Strawberries were on sale at the grocery so I bought 8 pounds – and made A LOT of gelato! Each strawberry gets hulled and quartered. If they are large berries, cut into 1/8th size pieces.
This is what the potato masher crushed strawberries should look like. It’s okay and expected that there are still some small chunks of strawberries. They will add more delicious texture to the Gelato.
The final touch for our family is a sprinkling of chopped salted pistachios, but there are so many alternatives that would be just as tasty. How about walnuts, mini chocolate chips or even banana slices. YUM!
Helpful Tools and Ingredients:
- Ice Cream Maker – I love this ice cream maker! It was an investment but is so easy to use it was well worth it.
- No-Shell Pistachios – these are my favorites. You can buy them at many supermarkets, but this is the best price I have seen for them.
Primo Crushed Strawberry Gelato
Click underlined ingredients to buy them!
- 3 cups half-and-half, divided
- 2 tbsp cornstarch
- 1-1/3 cups granulated sugar
- 1-1/2 tsp vanilla extract
- 2 pounds strawberries, hulled and quartered
- 1/4 cup chopped pistachios for garnish, optional
- Whisk together cornstarch and 1/4 cup half-and-half in a small bowl to make a slurry.
- Combine sugar and remaining 2 3/4 cups half-and-half in a medium saucepan; bring to a simmer over medium heat.

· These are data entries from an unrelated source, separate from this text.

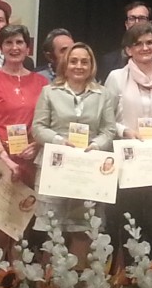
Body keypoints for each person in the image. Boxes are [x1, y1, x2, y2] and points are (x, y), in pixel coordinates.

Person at [102, 22, 152, 260]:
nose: (145, 48)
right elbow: (105, 120)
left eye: (150, 43)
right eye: (139, 43)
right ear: (128, 50)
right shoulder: (116, 78)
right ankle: (129, 286)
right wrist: (127, 132)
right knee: (129, 224)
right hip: (128, 162)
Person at [32, 43, 115, 263]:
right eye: (74, 61)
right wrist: (60, 141)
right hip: (56, 166)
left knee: (83, 229)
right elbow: (38, 128)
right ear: (65, 64)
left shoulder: (103, 94)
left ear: (92, 65)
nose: (79, 66)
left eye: (84, 61)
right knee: (52, 231)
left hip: (88, 167)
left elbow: (110, 129)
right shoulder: (49, 92)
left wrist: (96, 145)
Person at [0, 24, 48, 255]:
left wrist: (37, 144)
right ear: (1, 47)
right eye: (8, 43)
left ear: (28, 48)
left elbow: (48, 122)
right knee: (0, 226)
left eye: (19, 42)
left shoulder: (42, 83)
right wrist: (5, 158)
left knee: (22, 228)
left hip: (31, 161)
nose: (14, 47)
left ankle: (20, 286)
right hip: (1, 161)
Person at [98, 2, 152, 82]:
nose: (137, 22)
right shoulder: (109, 61)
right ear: (126, 24)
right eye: (132, 18)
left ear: (150, 24)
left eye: (142, 18)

Remove from heat; gradually whisk in slurry.
- Return pan to medium heat and cook, stirring, until mixture comes to a boil and thickens slightly, 8 to 10 minutes. Pour mixture into a heatproof bowl. Add vanilla and stir. Cool completely in an ice bath, about 25 minutes.
- While mixture is cooling, use a potato masher to crush strawberries in a large bowl. Crush until strawberries are juicy and mostly pureed. There will be some small chunks of the pulverized berries left. Yield will be about 3 cups of puree.
- Stir puree into cooled half and half mixture. Cover and refrigerate until cold, at least 2 hours.
- Pour chilled strawberry mixture into freezer bowl of ice cream maker and process according to manufacturer’s instructions. You may need to make the Gelato in several batches depending on your machine’s capacity.
- Transfer Gelato into freezer safe containers, label contents and seal with an air tight lid. Freeze Gelato at least 8 hours or overnight.